In the current study, we did not measure expiratory muscle activity, which has been shown to occur with the application of CPAP during exercise (4,10). Furthermore, we did not measure actual PEEPi. We used negative pressure under the shell at a level at which the patient subjectively felt most comfortable with respect to breathing at rest. The CNP ranged from −7 cmH2O to −33 cmH2O. In all patients in whom a stable FRC baseline was attained, there were minor changes in FRC with CNP. This implied that the application of CNP did not result in significant hyperinflation and that PEEPi was probably present. If a patient did not have PEEPi, the application of CPAP and CNP would ordinarily cause hyperinflation (11–13). The decrease in respiratory rate that occurred with CNP could also have resulted in a decreased PEEPi (4,5).
These results were similar to those obtained when CPAP was applied during exercise in COPD patients with PEEPi (6,11).

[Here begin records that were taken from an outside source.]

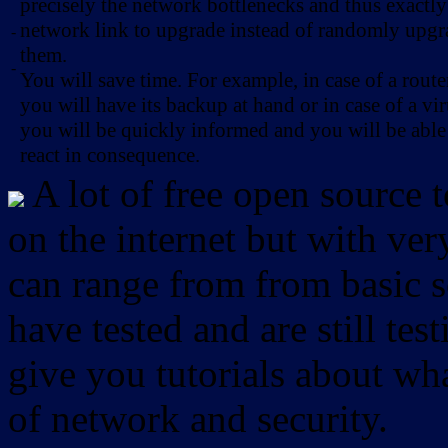
precisely the network bottlenecks and thus exactl
network link to upgrade instead of randomly upg
-
them.
-
You will save time. For example, in case of a route
you will have its backup at hand or in case of a vir
you will be quickly informed and you will be able
react in consequence.
A lot of free open source 
on the internet but with ver
can range from from basic sc
have tested and are still test
give you tutorials about wha
of network and security.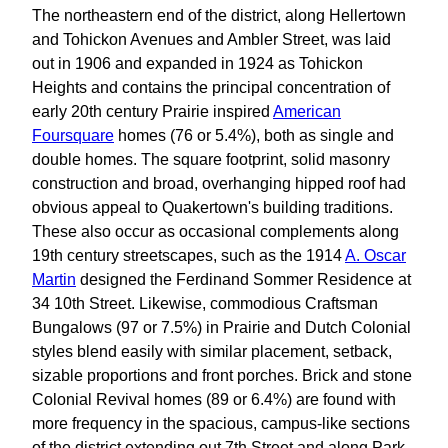
The northeastern end of the district, along Hellertown
and Tohickon Avenues and Ambler Street, was laid
out in 1906 and expanded in 1924 as Tohickon
Heights and contains the principal concentration of
early 20th century Prairie inspired
American
Foursquare
homes (76 or 5.4%), both as single and
double homes. The square footprint, solid masonry
construction and broad, overhanging hipped roof had
obvious appeal to Quakertown's building traditions.
These also occur as occasional complements along
19th century streetscapes, such as the 1914
A. Oscar
Martin
designed the Ferdinand Sommer Residence at
34 10th Street. Likewise, commodious Craftsman
Bungalows (97 or 7.5%) in Prairie and Dutch Colonial
styles blend easily with similar placement, setback,
sizable proportions and front porches. Brick and stone
Colonial Revival homes (89 or 6.4%) are found with
more frequency in the spacious, campus-like sections
of the district extending out 7th Street and along Park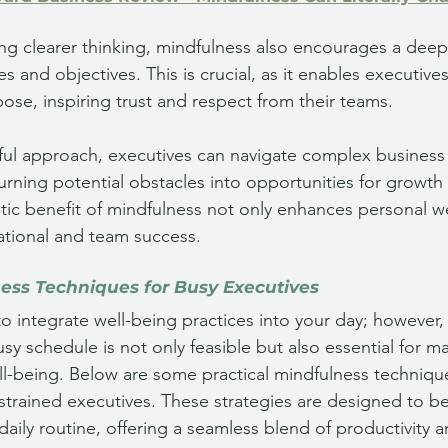
ring clearer thinking, mindfulness also encourages a dee
es and objectives. This is crucial, as it enables executives
ose, inspiring trust and respect from their teams. 
dful approach, executives can navigate complex business
 turning potential obstacles into opportunities for growth
stic benefit of mindfulness not only enhances personal w
ational and team success.
ness Techniques for Busy Executives
to integrate well-being practices into your day; however,
sy schedule is not only feasible but also essential for m
-being. Below are some practical mindfulness techniques
strained executives. These strategies are designed to be 
daily routine, offering a seamless blend of productivity a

The increase in distance walked with CNP versus control was 22% (mean 56 m) while the increase in bicycle endurance with CPAP versus control was 48% (6). A hypothetical diagram explaining how CPAP functions relative to CNP is shown in Figure 1. CPAP reduces the threshold load imposed by PEEPi, while CNP would cause PEEPi to be closer to atmospheric pressure. In both cases, the inspiratory work of breathing would be reduced.

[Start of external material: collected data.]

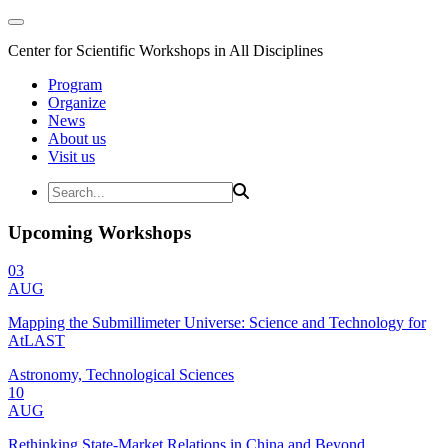
Center for Scientific Workshops in All Disciplines
Program
Organize
News
About us
Visit us
Upcoming Workshops
03
AUG
Mapping the Submillimeter Universe: Science and Technology for
AtLAST
Astronomy, Technological Sciences
10
AUG
Rethinking State-Market Relations in China and Beyond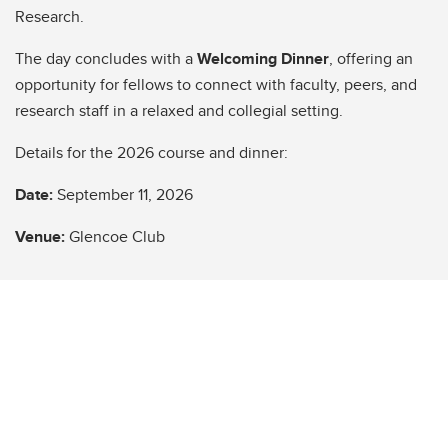
Research.
The day concludes with a
Welcoming Dinner
, offering an
opportunity for fellows to connect with faculty, peers, and
research staff in a relaxed and collegial setting.
Details for the 2026 course and dinner:
Date:
September 11, 2026
Venue:
Glencoe Club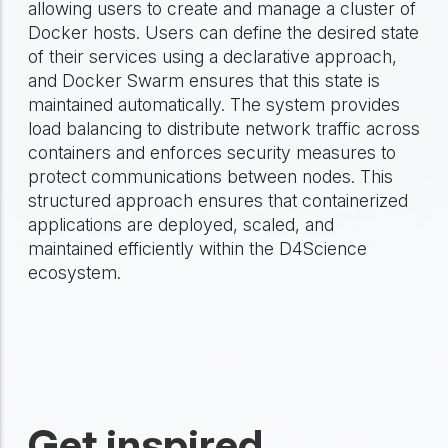
allowing users to create and manage a cluster of
Docker hosts. Users can define the desired state
of their services using a declarative approach,
and Docker Swarm ensures that this state is
maintained automatically. The system provides
load balancing to distribute network traffic across
containers and enforces security measures to
protect communications between nodes. This
structured approach ensures that containerized
applications are deployed, scaled, and
maintained efficiently within the D4Science
ecosystem.
Get inspired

These results should be interpreted with caution because only a small number of patients were studied, and the fact that the investigator encouraging the patient to ‘walk as quickly as possible’ was not blinded to whether sham CNP or true CNP was applied. Patients did not practice the 6 min walk test before the actual experiment day because it was anticipated that randomization of the order of the walk tests would eliminate any ‘learning effect’ (14). In addition, CNP was chosen at a level at which the patient was most comfortable breathing at rest. It is possible that the amount of negative pressure could have been further optimized during exercise because PEEPi may increase with exercise and RR (4,5). It is uncertain whether CNP impedes expiration. To the extent that dynamic collapse of the airways might occur in COPD during expiration, this would minimize any effect of the CNP impeding expiration (15).
CNP with a shell and jacket is hemodynamically different from CNP using an ‘iron lung’. When the entire body is enclosed in a subatmospheric chamber with the airway opening exposed to atmospheric pressure, it is equivalent to positive pressure. In an iron lung, only the head and airway opening are exposed to atmospheric pressure. This situation more closely resembles positive airway pressure than that of negative pressure surrounding only the chest wall and upper abdomen. We previously showed that with positive pressure ventilation with positive end-expiratory pressure, that the reduction in cardiac output was similar to iron lung negative pressure ventilation with negative end-expiratory pressure, unlike grid and wrap ventilation negative-pressure ventilation with a negative end-expiratory pressure (16). Thus, CNP with a shell and jacket differs from a iron lung not only with respect to hemodynamics, but also to the potential mechanism of reducing the threshold load in COPD as shown in Figure 1.
The results of the present pilot study are provocative, and CNP may prove to be a new method of enabling COPD patients to increase their exercise capability. A larger study needs to be performed with actual measurements of PEEPi. If the results are similar to the current study, technology to provide a portable source of energy can be developed and, with construction of a lightweight shell and jacket, engineered to provide CNP for COPD patients during exercise.
Acknowledgments
The authors acknowledge the statistical assistance given by Dr Sameena Iqbal.
Footnotes
DISCLOSURE: This research study was funded by the Respiratory Health Network of Centres of Excellence.